11. Ceza Dairesi Esas No: 2017/6784 Karar No: 2020/2652 Karar Tarihi: 03.06.2020
Sahte fatura kullanma - Özel belgede sahtecilik - Yargıtay 11. Ceza Dairesi 2017/6784 Esas 2020/2652 Karar Sayılı İlamı
Özet:
Sanık hakkında sahte fatura kullanma ve özel belgede sahtecilik suçlarından dava açılmıştır. Ancak, fatura tarihleri belirtilmemiş ve hangi vergi türünde kullanıldığına dair bir vergi incelemesi yapılmadığı için suç tarihi tam olarak tespit edilememiştir. Suç tarihinin en aleyhe kabul ile kurumlar vergisi indiriminde kullanıldığı varsayılsa bile 26.04.2008 olduğu kabul edilerek yapılan incelemede, suç zamanaşımına uğramıştır. Bu sebeple sanık hakkındaki dava düşmüştür. 5237 sayılı TCK’nin 66/1-e ve 67/4. maddeleri ile 213 sayılı VUK’un 359/b-1 maddesi kendilerine işaret ediyor.

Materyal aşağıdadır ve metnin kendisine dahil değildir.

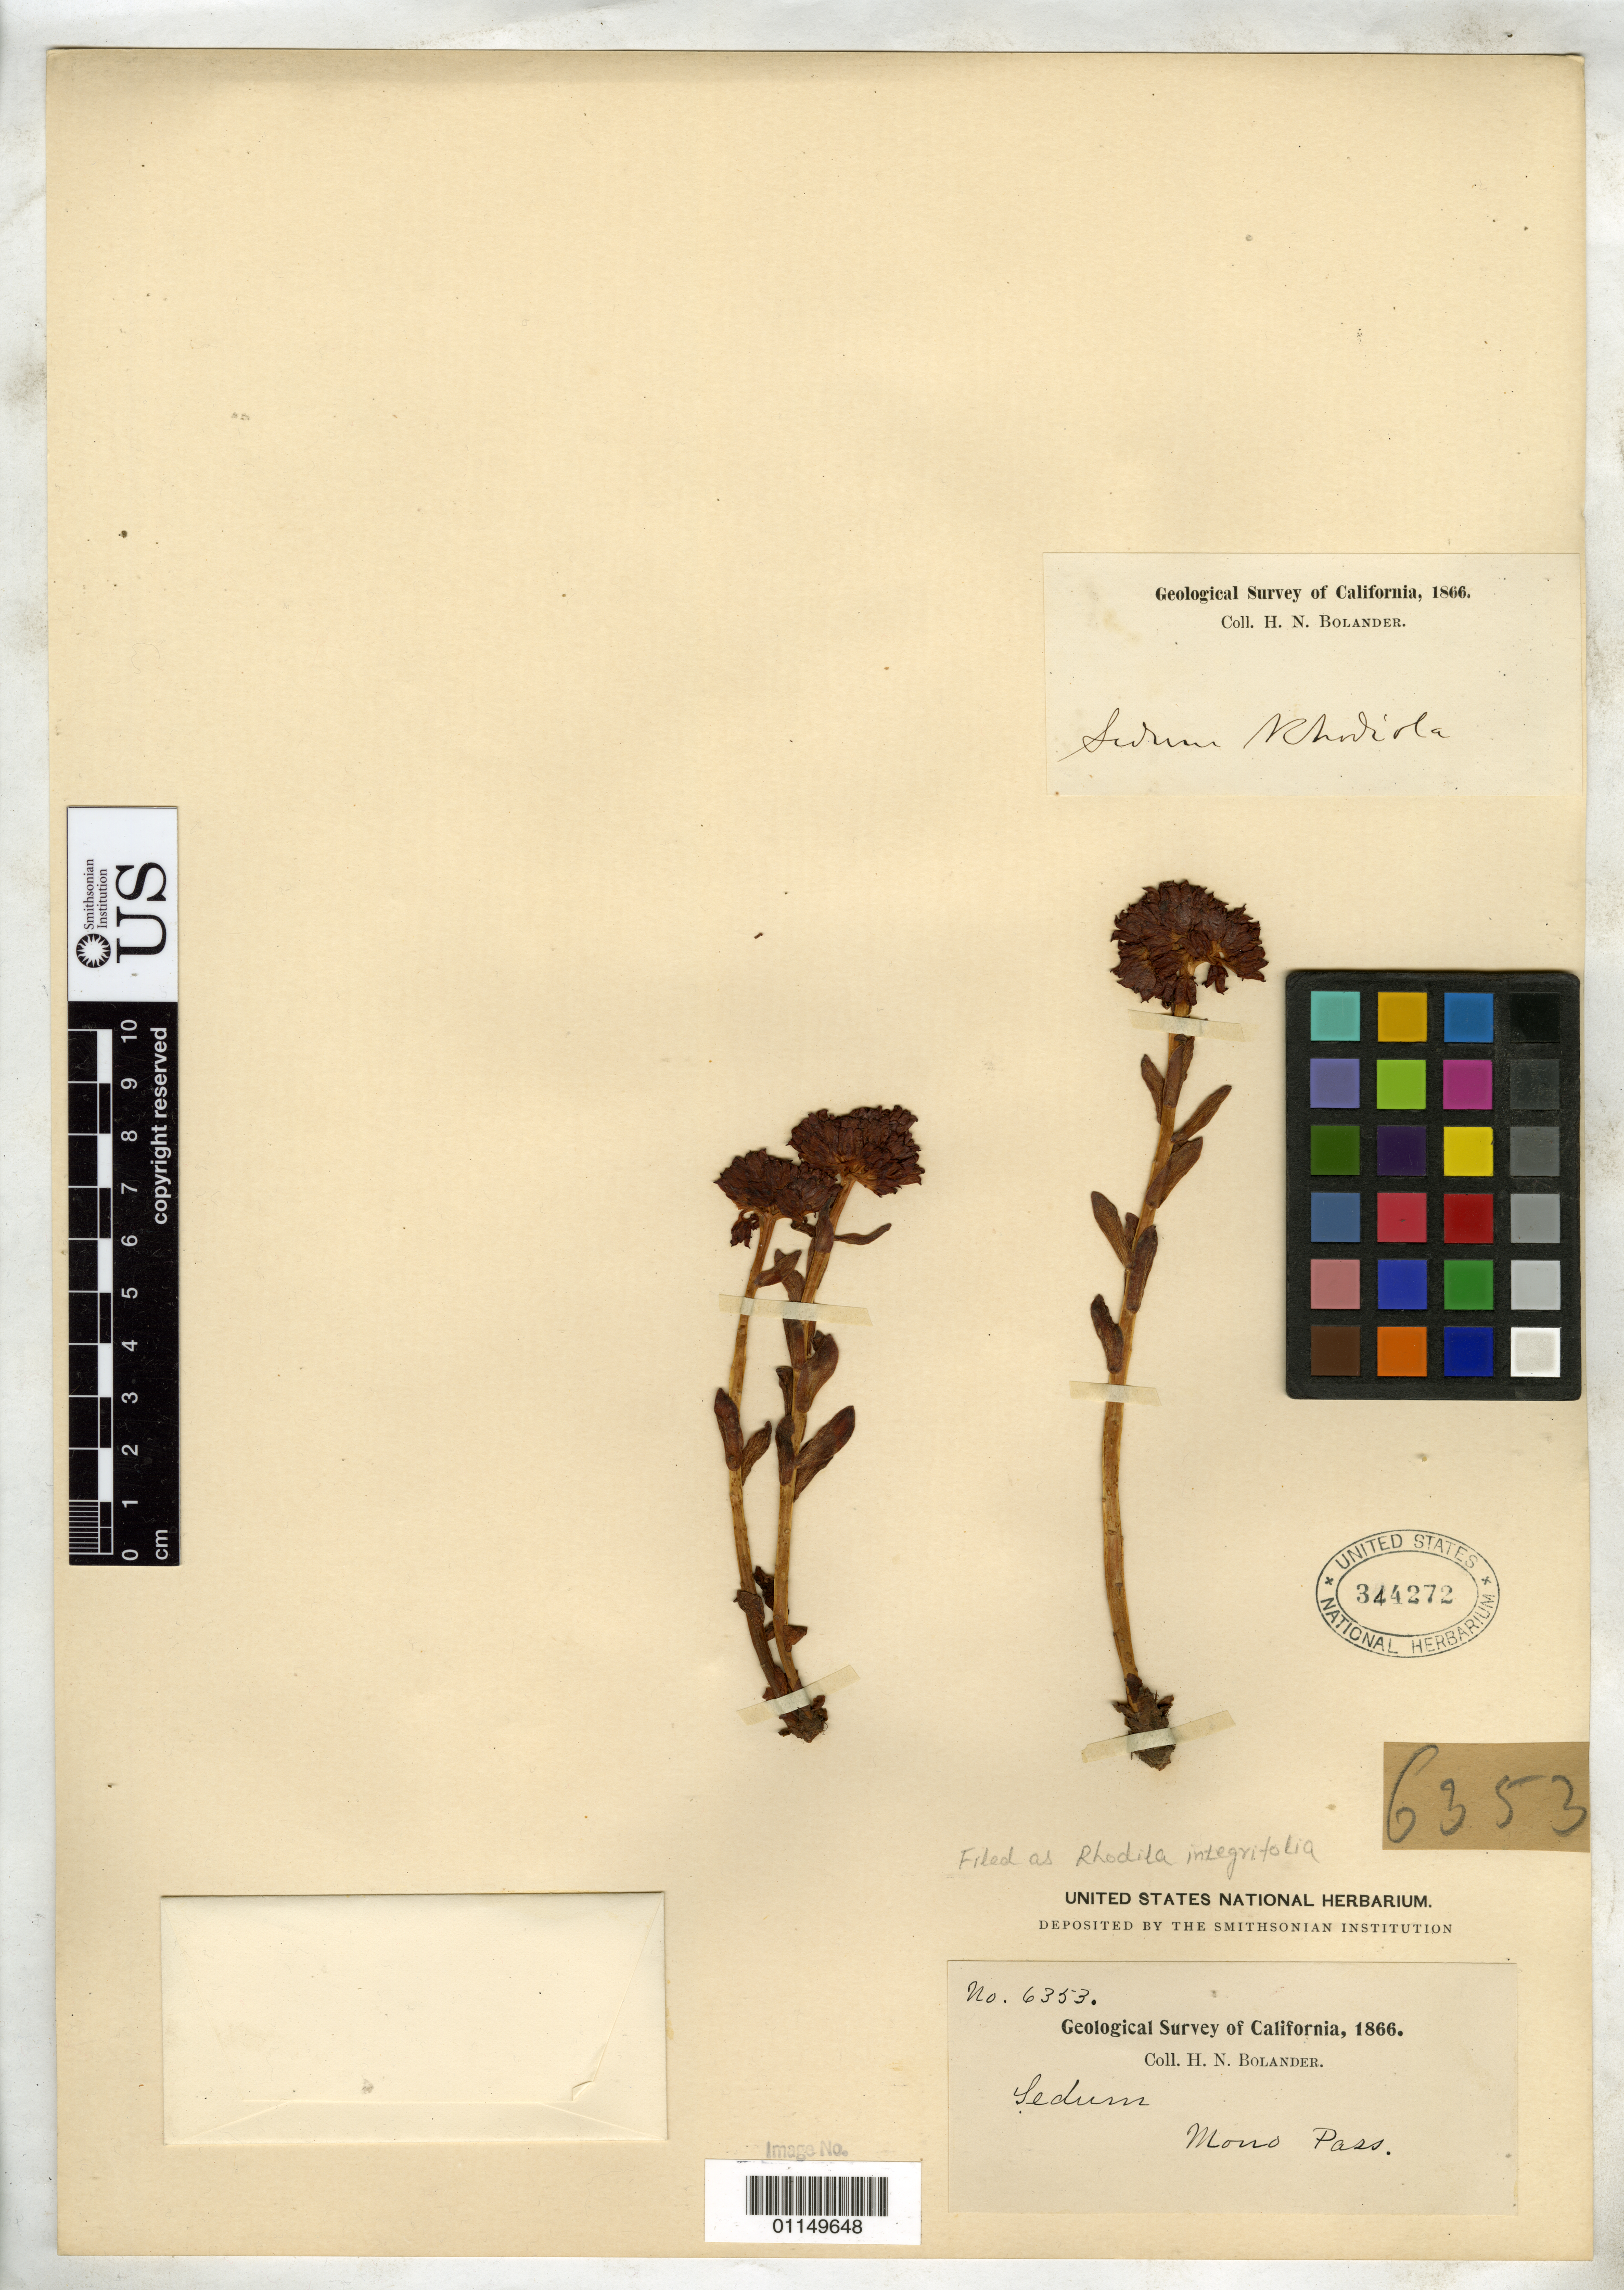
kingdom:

11. Ceza Dairesi 2017/6784 E. , 2020/2652 K.
"İçtihat Metni"
MAHKEMESİ :Asliye Ceza Mahkemesi SUÇ : Sahte fatura kullanma, Özel belgede sahtecilik HÜKÜM : Sahte fatura kullanma suçundan: Düşme Özel belgede sahtecilik suçundan: Beraat
Sanık hakkında sahte fatura kullanması nedeniyle 213 sayılı VUK"nin 359/b-1 maddesinde düzenlenen sahte fatura kullanma ve 5237 sayılı TCK’nin 207. maddesinde düzenlenen özel belgede sahtecilik suçlarından dava açılmış ise de, eylemlerin kül halinde özel yasa niteliğinde olan 213 sayılı VUK’a muhalefet suçunu oluşturacağı; ayrıca, fatura tarihleri belirtilmemiş olup hangi vergi türünde kullanıldığına dair bir vergi incelemesi yapılmamış olması nedeniyle suç tarihi tam olarak tespit edilememiş ise de suç tarihinin en aleyhe kabul ile kurumlar vergisi indiriminde kullanıldığı varsayılsa bile 26.04.2008 olduğu kabul edilerek yapılan incelemede; Sanığa yüklenen 2007 takvim yılında sahte belge kullanma ve özel belgede sahtecilik suçlarının, yasada gerektirdiği cezasının türü ve üst sınırına göre, 5237 sayılı TCK"nin 66/1-e ve 67/4. maddelerinde düzenlenen dava zamanaşımının, en aleyhe kabulle 26.04.2008 olan suç tarihinden temyiz inceleme tarihine kadar gerçekleştiği anlaşılmış ve katılan vekilinin temyiz nedenleri bu itibarla yerinde görülmüş olduğundan, diğer yönleri incelenmeyen hükümlerin 5320 sayılı Kanun"un 8/1. maddesi gereğince uygulanması gereken 1412 sayılı CMUK"nin 321. maddesi uyarınca BOZULMASINA; ancak bu husus yeniden yargılama yapılmasını gerektirmediğinden aynı Kanun"un 322. maddesinde öngörülen yetkiye dayanılarak, sanık hakkında açılan kamu davalarının gerçekleşen zamanaşımı nedeniyle 5271 sayılı CMK"nin 223/8. maddesi uyarınca DÜŞMESİNE, 03.06.2020 tarihinde oy birliğiyle karar verildi.